This special issue highlights some recent developments in the field of mathematical image analysis. The emphasis of the issue is on the interplay between advanced mathematical methods (such as non-smooth optimization, variational methods and regularization, inverse problems, and partial differential equations) and their application to various problems in image processing and computer vision, including restoration, segmentation, and classification. The special issue comprises nine papers which cover a wide range of topics in mathematical image analysis as outlined below.

  • Variational imaging: The paper “Preconditioned Douglas-Rachford algorithms for TV and TGV regularized variational imaging problems” (DOI JMIV-D-14-00124), by Bredies and Sun, applies the preconditioned Douglas-Rachford scheme, introduced previously by the same authors, to solve structured saddle-point problems involving total variation (TV) and total generalized variation (TGV) regularizers. A sublinear \(O(1/k)\) ergodic convergence rate is also established for the restricted primal-dual gap. The authors propose effective preconditioners for variational imaging problems such as TV denoising, TV deblurring, and TGV denoising. In “Retinex by Higher Order Total Variation \(L_{1}\) Decomposition” (DOI JMIV-D-14-00125), Liang and Zhang deal with the reflectance-illumination decomposition of images. Based on a Retinex approach and the observation that the illumination varies more smoothly than the reflectance, they propose a convex optimization model with an infimal convolution regularizer which incorporates first- and second-order derivatives.
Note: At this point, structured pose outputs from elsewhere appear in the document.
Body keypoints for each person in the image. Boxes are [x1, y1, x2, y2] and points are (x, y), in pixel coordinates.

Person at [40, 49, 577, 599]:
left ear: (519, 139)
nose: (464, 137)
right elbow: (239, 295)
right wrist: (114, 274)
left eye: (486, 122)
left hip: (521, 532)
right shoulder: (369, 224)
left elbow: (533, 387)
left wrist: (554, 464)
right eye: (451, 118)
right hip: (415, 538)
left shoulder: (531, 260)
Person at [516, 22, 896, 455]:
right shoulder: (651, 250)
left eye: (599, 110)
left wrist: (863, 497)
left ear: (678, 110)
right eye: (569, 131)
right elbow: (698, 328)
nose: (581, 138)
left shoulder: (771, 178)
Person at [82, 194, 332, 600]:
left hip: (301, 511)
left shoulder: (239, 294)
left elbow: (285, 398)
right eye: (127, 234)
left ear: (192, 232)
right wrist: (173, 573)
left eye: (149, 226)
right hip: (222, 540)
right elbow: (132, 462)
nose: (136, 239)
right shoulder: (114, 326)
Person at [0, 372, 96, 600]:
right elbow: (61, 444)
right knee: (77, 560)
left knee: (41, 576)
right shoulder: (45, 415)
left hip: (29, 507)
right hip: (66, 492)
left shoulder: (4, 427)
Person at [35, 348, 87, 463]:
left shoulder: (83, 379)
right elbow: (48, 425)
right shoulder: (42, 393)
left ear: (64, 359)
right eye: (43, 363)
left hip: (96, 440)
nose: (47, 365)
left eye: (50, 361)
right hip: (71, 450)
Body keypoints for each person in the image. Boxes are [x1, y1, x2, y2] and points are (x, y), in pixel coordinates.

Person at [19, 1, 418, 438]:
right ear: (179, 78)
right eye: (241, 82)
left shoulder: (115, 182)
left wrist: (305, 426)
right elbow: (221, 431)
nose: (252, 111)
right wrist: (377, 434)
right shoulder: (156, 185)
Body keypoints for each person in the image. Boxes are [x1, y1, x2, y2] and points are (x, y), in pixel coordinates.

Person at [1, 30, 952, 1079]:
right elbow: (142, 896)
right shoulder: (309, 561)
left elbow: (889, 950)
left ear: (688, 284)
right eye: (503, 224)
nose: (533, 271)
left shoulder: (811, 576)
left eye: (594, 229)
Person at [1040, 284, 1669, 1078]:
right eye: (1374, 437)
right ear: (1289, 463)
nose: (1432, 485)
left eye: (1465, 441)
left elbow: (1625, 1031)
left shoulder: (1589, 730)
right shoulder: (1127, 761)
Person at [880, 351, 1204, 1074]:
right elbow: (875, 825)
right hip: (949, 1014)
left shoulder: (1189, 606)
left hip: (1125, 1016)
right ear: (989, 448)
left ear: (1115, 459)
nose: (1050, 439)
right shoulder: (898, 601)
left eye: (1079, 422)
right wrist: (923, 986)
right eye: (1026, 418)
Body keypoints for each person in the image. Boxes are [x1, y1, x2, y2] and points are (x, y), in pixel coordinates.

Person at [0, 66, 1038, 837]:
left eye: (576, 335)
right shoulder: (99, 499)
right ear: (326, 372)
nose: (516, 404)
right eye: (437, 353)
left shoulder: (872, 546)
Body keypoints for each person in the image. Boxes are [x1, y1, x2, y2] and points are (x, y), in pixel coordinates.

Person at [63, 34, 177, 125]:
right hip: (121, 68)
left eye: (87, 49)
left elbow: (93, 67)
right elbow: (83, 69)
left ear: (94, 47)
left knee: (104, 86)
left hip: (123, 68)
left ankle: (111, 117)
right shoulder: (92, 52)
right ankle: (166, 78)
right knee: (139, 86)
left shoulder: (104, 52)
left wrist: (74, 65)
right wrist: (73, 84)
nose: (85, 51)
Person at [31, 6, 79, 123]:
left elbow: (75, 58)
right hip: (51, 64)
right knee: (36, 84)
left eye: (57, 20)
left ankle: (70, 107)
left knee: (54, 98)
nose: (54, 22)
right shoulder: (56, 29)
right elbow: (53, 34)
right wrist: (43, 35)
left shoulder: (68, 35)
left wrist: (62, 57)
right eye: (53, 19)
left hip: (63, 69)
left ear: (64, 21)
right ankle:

  • Inverse problems: Faridani and Hass, in “On Numerical Analysis of View Dependent Derivatives in Computed Tomography” (DOI JMIV-D-14-00128), explore several existing numerical approximations of a view-dependent derivative which occurs in \(\pi \)-line inversion formula of 2D and 3D X-ray tomography. The discretization of this derivative is known to be the source of decrease of reconstruction quality and motivates this work. The authors have given a systematic analysis of this problem by providing a general common framework in which several discretization schemes of the literature are examined. The main results consist of determining the error terms for each scheme. The paper “Texture Generation for Photoacoustic Elastography” (DOI JMIV-D-14-00126) by Glatz, Scherzer, and Widlak proposes a technique for combining elastographic imaging with photoacoustics. The basic idea is to introduce textures into the solution by convolving the original inverse problem solution with a radial basis function. The paper shows how this can be done without/before actually solving the inverse problem. Briskman and Needell, in “Block Kaczmarz Method with Inequalities” (DOI JMIV-D-14-00121R2), introduce and analyze a block version of the randomized Kaczmarz algorithm for solving mixed linear systems that involve both equality and inequality constraints. This class of randomized algorithms has potential to be of interest to practitioners working on image processing. In “Numerical methods for parameter estimation in Poisson data inversion” (DOI JMIV-D-14-00122), Zanni et al. deal with hyperparameter estimation when solving regularized linear inverse problems with Poisson noise. More precisely, when a penalized variational approach is considered for Poisson data restoration, a regularization parameter has to be estimated, typically through a discrepancy principle. An alternative consists in considering the constrained form instead of the penalized one. In this work, the two forms are compared from the computational point of view, and numerical solutions to both of them are discussed.

  • Segmentation and classification: The paper “Global binary optimization on graphs for classification of high dimensional data” (DOI JMIV-D-14-00123), by Merkurjev et al., describes a pair of splitting algorithms for solving a convex relaxation of a binary total variation + fidelity constraint program appropriate for binary semi-supervised classification of graph vertices. For this case, it is shown that the convex relaxation is indeed tight, hence providing guaranteed global minimizers of the original problem. The authors also describe extensive numerical experiments and comparison showing the benefits of convex relaxation. In “Globally Optimal Joint Image Segmentation and Shape Matching based on Wasserstein Modes” (DOI JMIV-D-14-00132), Schmitzer and Schnörr adapt methods from optimal transport to model shapes seen as uniform distributions. This defines a Riemannian geometry on the space of 2-D shapes, which can in turn be used to solve various imaging problems, such as for instance segmentation. In the paper “Explicit embeddings for nearest neighbour search with Mercer kernels” (DOI JMIV-D-14-00127), by Bourrier et al. proposes an explicit embedding scheme for nearest neighbor search using Mercer kernels. The method is split into two steps. Firstly, an explicit embedding is computed to map the initial space into a Euclidean space. Secondly, standard encoding on the Euclidean distances is applied. The proposed method, albeit very simple, has several advantages when compared with previous schemes especially for those relying on implicit embeddings.